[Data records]
________________
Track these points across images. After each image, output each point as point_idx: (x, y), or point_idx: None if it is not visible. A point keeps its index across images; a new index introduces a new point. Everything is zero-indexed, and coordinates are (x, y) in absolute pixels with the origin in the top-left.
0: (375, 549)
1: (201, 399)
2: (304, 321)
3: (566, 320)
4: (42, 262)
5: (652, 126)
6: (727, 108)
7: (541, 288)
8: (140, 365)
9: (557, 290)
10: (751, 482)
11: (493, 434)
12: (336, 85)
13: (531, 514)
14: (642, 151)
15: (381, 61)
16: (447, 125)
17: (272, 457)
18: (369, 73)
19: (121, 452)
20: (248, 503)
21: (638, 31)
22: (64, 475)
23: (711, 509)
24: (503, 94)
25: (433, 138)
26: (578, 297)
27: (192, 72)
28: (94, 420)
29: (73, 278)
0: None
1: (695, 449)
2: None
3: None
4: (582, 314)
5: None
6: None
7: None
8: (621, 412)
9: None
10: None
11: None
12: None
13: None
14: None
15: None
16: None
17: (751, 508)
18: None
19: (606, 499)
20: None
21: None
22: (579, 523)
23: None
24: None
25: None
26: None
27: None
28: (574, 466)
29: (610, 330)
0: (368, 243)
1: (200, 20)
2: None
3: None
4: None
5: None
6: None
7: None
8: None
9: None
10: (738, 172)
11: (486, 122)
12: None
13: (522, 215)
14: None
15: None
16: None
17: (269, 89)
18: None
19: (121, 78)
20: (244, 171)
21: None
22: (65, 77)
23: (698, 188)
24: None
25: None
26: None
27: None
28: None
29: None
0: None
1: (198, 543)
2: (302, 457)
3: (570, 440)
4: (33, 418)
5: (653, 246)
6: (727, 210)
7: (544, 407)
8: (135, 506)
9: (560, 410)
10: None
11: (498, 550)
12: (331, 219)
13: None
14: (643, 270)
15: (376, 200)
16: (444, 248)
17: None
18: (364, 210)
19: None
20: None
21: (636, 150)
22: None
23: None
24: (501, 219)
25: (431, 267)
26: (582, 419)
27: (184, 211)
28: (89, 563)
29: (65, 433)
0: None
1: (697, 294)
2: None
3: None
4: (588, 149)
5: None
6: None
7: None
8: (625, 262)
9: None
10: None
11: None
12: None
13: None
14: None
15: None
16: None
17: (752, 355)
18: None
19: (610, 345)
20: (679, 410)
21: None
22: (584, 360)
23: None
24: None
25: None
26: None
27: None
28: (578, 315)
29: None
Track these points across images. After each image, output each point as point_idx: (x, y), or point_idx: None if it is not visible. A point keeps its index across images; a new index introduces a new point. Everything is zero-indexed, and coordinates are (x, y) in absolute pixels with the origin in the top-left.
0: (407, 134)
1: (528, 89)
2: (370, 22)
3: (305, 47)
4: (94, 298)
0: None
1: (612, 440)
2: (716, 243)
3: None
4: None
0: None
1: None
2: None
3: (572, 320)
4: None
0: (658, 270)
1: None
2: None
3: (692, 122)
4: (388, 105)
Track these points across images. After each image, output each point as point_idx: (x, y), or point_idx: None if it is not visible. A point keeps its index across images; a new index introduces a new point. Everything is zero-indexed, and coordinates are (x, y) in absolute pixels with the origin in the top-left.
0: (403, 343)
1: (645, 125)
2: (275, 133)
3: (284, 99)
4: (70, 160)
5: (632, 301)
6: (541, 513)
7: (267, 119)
________________
GIVEN INSTRUCTION:
Reproduce all the items with every occurrence of "top-left" changed to "upper-left" and nothing else altered.

RESULT:
Track these points across images. After each image, output each point as point_idx: (x, y), or point_idx: None if it is not visible. A point keeps its index across images; a new index introduces a new point. Everything is zero-indexed, and coordinates are (x, y) in absolute pixels with the origin in the upper-left.
0: (375, 549)
1: (201, 399)
2: (304, 321)
3: (566, 320)
4: (42, 262)
5: (652, 126)
6: (727, 108)
7: (541, 288)
8: (140, 365)
9: (557, 290)
10: (751, 482)
11: (493, 434)
12: (336, 85)
13: (531, 514)
14: (642, 151)
15: (381, 61)
16: (447, 125)
17: (272, 457)
18: (369, 73)
19: (121, 452)
20: (248, 503)
21: (638, 31)
22: (64, 475)
23: (711, 509)
24: (503, 94)
25: (433, 138)
26: (578, 297)
27: (192, 72)
28: (94, 420)
29: (73, 278)
0: None
1: (695, 449)
2: None
3: None
4: (582, 314)
5: None
6: None
7: None
8: (621, 412)
9: None
10: None
11: None
12: None
13: None
14: None
15: None
16: None
17: (751, 508)
18: None
19: (606, 499)
20: None
21: None
22: (579, 523)
23: None
24: None
25: None
26: None
27: None
28: (574, 466)
29: (610, 330)
0: (368, 243)
1: (200, 20)
2: None
3: None
4: None
5: None
6: None
7: None
8: None
9: None
10: (738, 172)
11: (486, 122)
12: None
13: (522, 215)
14: None
15: None
16: None
17: (269, 89)
18: None
19: (121, 78)
20: (244, 171)
21: None
22: (65, 77)
23: (698, 188)
24: None
25: None
26: None
27: None
28: None
29: None
0: None
1: (198, 543)
2: (302, 457)
3: (570, 440)
4: (33, 418)
5: (653, 246)
6: (727, 210)
7: (544, 407)
8: (135, 506)
9: (560, 410)
10: None
11: (498, 550)
12: (331, 219)
13: None
14: (643, 270)
15: (376, 200)
16: (444, 248)
17: None
18: (364, 210)
19: None
20: None
21: (636, 150)
22: None
23: None
24: (501, 219)
25: (431, 267)
26: (582, 419)
27: (184, 211)
28: (89, 563)
29: (65, 433)
0: None
1: (697, 294)
2: None
3: None
4: (588, 149)
5: None
6: None
7: None
8: (625, 262)
9: None
10: None
11: None
12: None
13: None
14: None
15: None
16: None
17: (752, 355)
18: None
19: (610, 345)
20: (679, 410)
21: None
22: (584, 360)
23: None
24: None
25: None
26: None
27: None
28: (578, 315)
29: None
Track these points across images. After each image, output each point as point_idx: (x, y), or point_idx: None if it is not visible. A point keeps its index across images; a new index introduces a new point. Everything is zero-indexed, and coordinates are (x, y) in absolute pixels with the origin in the upper-left.
0: (407, 134)
1: (528, 89)
2: (370, 22)
3: (305, 47)
4: (94, 298)
0: None
1: (612, 440)
2: (716, 243)
3: None
4: None
0: None
1: None
2: None
3: (572, 320)
4: None
0: (658, 270)
1: None
2: None
3: (692, 122)
4: (388, 105)
Track these points across images. After each image, output each point as point_idx: (x, y), or point_idx: None if it is not visible. A point keeps its index across images; a new index introduces a new point. Everything is zero-indexed, and coordinates are (x, y) in absolute pixels with the origin in the upper-left.
0: (403, 343)
1: (645, 125)
2: (275, 133)
3: (284, 99)
4: (70, 160)
5: (632, 301)
6: (541, 513)
7: (267, 119)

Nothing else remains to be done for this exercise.